╭─ Information given

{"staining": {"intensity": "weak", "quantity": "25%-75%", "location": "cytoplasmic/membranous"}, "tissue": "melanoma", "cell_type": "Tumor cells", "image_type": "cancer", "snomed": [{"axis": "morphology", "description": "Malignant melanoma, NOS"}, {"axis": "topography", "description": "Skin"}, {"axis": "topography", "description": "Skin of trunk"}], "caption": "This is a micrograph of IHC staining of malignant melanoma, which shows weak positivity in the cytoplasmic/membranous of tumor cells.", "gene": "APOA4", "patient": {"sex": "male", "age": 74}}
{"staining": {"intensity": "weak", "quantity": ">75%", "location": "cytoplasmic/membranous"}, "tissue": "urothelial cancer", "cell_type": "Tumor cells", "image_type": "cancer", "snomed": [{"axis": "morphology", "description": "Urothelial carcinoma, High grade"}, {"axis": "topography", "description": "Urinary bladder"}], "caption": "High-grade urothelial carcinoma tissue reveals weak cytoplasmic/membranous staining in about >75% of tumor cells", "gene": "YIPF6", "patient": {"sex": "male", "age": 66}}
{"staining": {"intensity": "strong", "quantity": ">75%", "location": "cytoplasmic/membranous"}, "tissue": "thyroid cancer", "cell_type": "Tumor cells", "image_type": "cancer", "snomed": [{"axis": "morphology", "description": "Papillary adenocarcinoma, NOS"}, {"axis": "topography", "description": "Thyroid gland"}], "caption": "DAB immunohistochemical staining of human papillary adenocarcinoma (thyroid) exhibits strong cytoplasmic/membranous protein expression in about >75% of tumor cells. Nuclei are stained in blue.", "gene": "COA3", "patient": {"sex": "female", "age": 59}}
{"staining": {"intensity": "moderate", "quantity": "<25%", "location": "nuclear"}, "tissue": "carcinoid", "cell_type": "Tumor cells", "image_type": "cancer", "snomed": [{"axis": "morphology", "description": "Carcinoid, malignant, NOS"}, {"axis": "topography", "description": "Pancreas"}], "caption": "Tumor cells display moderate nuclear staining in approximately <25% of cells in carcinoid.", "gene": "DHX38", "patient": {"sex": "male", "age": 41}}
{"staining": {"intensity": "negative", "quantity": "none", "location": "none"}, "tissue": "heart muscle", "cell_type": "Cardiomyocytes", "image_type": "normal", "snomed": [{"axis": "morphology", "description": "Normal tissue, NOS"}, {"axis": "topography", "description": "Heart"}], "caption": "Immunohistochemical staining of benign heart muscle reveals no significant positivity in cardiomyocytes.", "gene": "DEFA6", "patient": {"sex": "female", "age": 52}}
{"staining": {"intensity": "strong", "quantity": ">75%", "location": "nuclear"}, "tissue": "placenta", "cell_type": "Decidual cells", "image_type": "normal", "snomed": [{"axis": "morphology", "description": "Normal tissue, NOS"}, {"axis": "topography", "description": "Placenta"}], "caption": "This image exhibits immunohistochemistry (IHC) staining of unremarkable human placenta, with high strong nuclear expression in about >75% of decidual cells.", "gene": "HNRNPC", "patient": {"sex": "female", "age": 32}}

╰─

**Task details:** All of the material should be given again, character for character.

**Task answer:**
{"staining": {"intensity": "weak", "quantity": "25%-75%", "location": "cytoplasmic/membranous"}, "tissue": "melanoma", "cell_type": "Tumor cells", "image_type": "cancer", "snomed": [{"axis": "morphology", "description": "Malignant melanoma, NOS"}, {"axis": "topography", "description": "Skin"}, {"axis": "topography", "description": "Skin of trunk"}], "caption": "This is a micrograph of IHC staining of malignant melanoma, which shows weak positivity in the cytoplasmic/membranous of tumor cells.", "gene": "APOA4", "patient": {"sex": "male", "age": 74}}
{"staining": {"intensity": "weak", "quantity": ">75%", "location": "cytoplasmic/membranous"}, "tissue": "urothelial cancer", "cell_type": "Tumor cells", "image_type": "cancer", "snomed": [{"axis": "morphology", "description": "Urothelial carcinoma, High grade"}, {"axis": "topography", "description": "Urinary bladder"}], "caption": "High-grade urothelial carcinoma tissue reveals weak cytoplasmic/membranous staining in about >75% of tumor cells", "gene": "YIPF6", "patient": {"sex": "male", "age": 66}}
{"staining": {"intensity": "strong", "quantity": ">75%", "location": "cytoplasmic/membranous"}, "tissue": "thyroid cancer", "cell_type": "Tumor cells", "image_type": "cancer", "snomed": [{"axis": "morphology", "description": "Papillary adenocarcinoma, NOS"}, {"axis": "topography", "description": "Thyroid gland"}], "caption": "DAB immunohistochemical staining of human papillary adenocarcinoma (thyroid) exhibits strong cytoplasmic/membranous protein expression in about >75% of tumor cells. Nuclei are stained in blue.", "gene": "COA3", "patient": {"sex": "female", "age": 59}}
{"staining": {"intensity": "moderate", "quantity": "<25%", "location": "nuclear"}, "tissue": "carcinoid", "cell_type": "Tumor cells", "image_type": "cancer", "snomed": [{"axis": "morphology", "description": "Carcinoid, malignant, NOS"}, {"axis": "topography", "description": "Pancreas"}], "caption": "Tumor cells display moderate nuclear staining in approximately <25% of cells in carcinoid.", "gene": "DHX38", "patient": {"sex": "male", "age": 41}}
{"staining": {"intensity": "negative", "quantity": "none", "location": "none"}, "tissue": "heart muscle", "cell_type": "Cardiomyocytes", "image_type": "normal", "snomed": [{"axis": "morphology", "description": "Normal tissue, NOS"}, {"axis": "topography", "description": "Heart"}], "caption": "Immunohistochemical staining of benign heart muscle reveals no significant positivity in cardiomyocytes.", "gene": "DEFA6", "patient": {"sex": "female", "age": 52}}
{"staining": {"intensity": "strong", "quantity": ">75%", "location": "nuclear"}, "tissue": "placenta", "cell_type": "Decidual cells", "image_type": "normal", "snomed": [{"axis": "morphology", "description": "Normal tissue, NOS"}, {"axis": "topography", "description": "Placenta"}], "caption": "This image exhibits immunohistochemistry (IHC) staining of unremarkable human placenta, with high strong nuclear expression in about >75% of decidual cells.", "gene": "HNRNPC", "patient": {"sex": "female", "age": 32}}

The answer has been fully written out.